Haitian Political Newcomer Jovenel Moise Says He’s Ready for Tests Facing Haiti

PORT-AU-PRINCE, Haiti (AP) — The political newcomer chosen to lead deeply divided Haiti for the next five years says he’s eager to improve the lives of desperately poor families in the long-neglected countryside and bring steady economic advances to one of the least developed nations in the world.

Official preliminary results show presidential PHTK candidate businessman Jovenel Moise won the Haitian vote outright with 55.7 percent of the vote (AFP Photo/HECTOR RETAMAL)

Official preliminary results show presidential PHTK candidate businessman Jovenel Moise won the Haitian vote outright with 55.7 percent of the vote (AFP Photo/HECTOR RETAMAL)

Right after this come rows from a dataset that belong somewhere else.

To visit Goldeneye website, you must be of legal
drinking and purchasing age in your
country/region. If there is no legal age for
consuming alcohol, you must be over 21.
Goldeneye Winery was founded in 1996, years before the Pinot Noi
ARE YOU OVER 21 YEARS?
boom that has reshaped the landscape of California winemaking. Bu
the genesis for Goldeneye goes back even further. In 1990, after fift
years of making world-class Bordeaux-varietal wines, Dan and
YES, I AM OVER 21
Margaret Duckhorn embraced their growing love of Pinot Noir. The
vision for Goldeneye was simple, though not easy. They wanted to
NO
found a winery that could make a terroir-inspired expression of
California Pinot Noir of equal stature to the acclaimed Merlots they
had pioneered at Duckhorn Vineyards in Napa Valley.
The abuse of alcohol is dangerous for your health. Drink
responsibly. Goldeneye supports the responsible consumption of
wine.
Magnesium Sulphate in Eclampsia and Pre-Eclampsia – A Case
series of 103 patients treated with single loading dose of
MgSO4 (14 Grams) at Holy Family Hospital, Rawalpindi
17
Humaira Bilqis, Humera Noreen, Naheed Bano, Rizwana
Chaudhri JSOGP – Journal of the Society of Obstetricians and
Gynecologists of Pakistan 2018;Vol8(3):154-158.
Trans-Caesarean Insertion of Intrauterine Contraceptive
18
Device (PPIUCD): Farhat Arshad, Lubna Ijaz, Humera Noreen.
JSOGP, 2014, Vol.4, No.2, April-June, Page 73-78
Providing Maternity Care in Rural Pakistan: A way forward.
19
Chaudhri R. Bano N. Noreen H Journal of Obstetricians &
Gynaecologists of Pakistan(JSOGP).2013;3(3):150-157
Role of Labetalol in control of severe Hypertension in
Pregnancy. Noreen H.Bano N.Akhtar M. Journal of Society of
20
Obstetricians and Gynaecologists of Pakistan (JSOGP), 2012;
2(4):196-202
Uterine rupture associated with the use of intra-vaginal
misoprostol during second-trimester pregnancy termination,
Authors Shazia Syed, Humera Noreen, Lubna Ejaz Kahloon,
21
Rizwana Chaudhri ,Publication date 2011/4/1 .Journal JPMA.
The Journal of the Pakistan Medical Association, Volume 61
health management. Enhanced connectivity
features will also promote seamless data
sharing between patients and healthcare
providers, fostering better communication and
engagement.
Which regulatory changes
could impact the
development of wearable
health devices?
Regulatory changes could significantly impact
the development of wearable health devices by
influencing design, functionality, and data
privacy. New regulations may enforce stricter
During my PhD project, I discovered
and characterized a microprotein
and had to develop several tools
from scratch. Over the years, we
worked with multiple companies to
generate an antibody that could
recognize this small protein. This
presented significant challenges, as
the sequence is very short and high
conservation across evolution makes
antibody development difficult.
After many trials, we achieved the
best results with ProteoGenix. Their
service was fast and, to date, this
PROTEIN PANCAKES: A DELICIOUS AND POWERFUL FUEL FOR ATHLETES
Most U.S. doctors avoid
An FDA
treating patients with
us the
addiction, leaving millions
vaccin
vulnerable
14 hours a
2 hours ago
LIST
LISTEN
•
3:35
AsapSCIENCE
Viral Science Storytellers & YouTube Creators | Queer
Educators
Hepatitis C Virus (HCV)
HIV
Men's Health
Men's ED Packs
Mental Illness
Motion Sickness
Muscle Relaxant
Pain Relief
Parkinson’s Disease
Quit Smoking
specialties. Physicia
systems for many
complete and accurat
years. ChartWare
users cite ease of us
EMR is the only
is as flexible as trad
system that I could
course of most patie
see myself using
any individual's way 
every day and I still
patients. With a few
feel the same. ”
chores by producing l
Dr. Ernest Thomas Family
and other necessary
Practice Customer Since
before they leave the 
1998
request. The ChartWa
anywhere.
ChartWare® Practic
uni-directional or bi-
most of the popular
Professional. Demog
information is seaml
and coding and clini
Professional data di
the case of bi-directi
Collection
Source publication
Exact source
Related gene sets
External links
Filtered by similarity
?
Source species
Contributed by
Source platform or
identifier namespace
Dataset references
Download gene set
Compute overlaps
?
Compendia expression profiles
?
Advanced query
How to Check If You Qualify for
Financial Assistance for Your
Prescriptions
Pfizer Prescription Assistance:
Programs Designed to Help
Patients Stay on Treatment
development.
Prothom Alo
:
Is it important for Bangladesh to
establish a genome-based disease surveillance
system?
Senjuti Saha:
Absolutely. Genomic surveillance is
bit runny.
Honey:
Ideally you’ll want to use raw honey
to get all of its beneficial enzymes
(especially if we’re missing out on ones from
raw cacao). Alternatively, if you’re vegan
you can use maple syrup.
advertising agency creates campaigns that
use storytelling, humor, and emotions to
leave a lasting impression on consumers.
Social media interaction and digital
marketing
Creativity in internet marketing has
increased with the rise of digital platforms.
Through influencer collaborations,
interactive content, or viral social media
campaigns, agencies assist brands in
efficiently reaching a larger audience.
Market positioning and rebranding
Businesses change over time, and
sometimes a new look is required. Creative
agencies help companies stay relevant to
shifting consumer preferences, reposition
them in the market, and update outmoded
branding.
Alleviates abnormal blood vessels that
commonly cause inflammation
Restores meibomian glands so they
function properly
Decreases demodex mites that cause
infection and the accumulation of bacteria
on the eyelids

Jovenel Moise, an upbeat entrepreneur, said reviving the economically blighted countryside where almost 80 percent of households farm is one of his major goals. He described the rural poor as the backbone of his homeland’s fragile economy.

“It’s really important to change the lifestyle of these people,” Moise told The Associated Press in his first interview with an international news agency since officials issued preliminary results showing he won the Nov. 20 election in a landslide.

If the preliminary results withstand challenges by three of his closest rivals in coming weeks, Moise will have earned the presidency with 55 percent of the votes in a field of 27 candidates.

The result is supposed to be certified on Dec. 29 after an electoral tribunal resolves the challenges.

In the interview at a Petionville campaign office, Moise said his priorities focus on agriculture, education, energy reform and foreign investment.

He said he’s looking forward to the challenge of building consensus and helping fix a political culture perpetually at war with itself.

“I am working hard to be close with the Parliament because there’s no way a president can work without deputies, without senators,” he said.

Robert Fatton, a Haitian-born politics professor at the University of Virginia, said that Moise will find governing difficult “if he is unwilling or unable to draw some key adversaries into his regime.”

“The next few weeks and months will be bumpy and will test Jovenel Moise’s statecraft and capacity to move the country in a new and hopeful trajectory,” he said.

The still-preliminary November victory came more than a year after Moise topped an initial presidential vote that was eventually thrown out for alleged fraud, leading to a lengthy period of political limbo.

A businessman from northern Haiti, Moise had never run for office until he was hand-picked to be the Tet Kale party candidate by outgoing President Michel Martelly.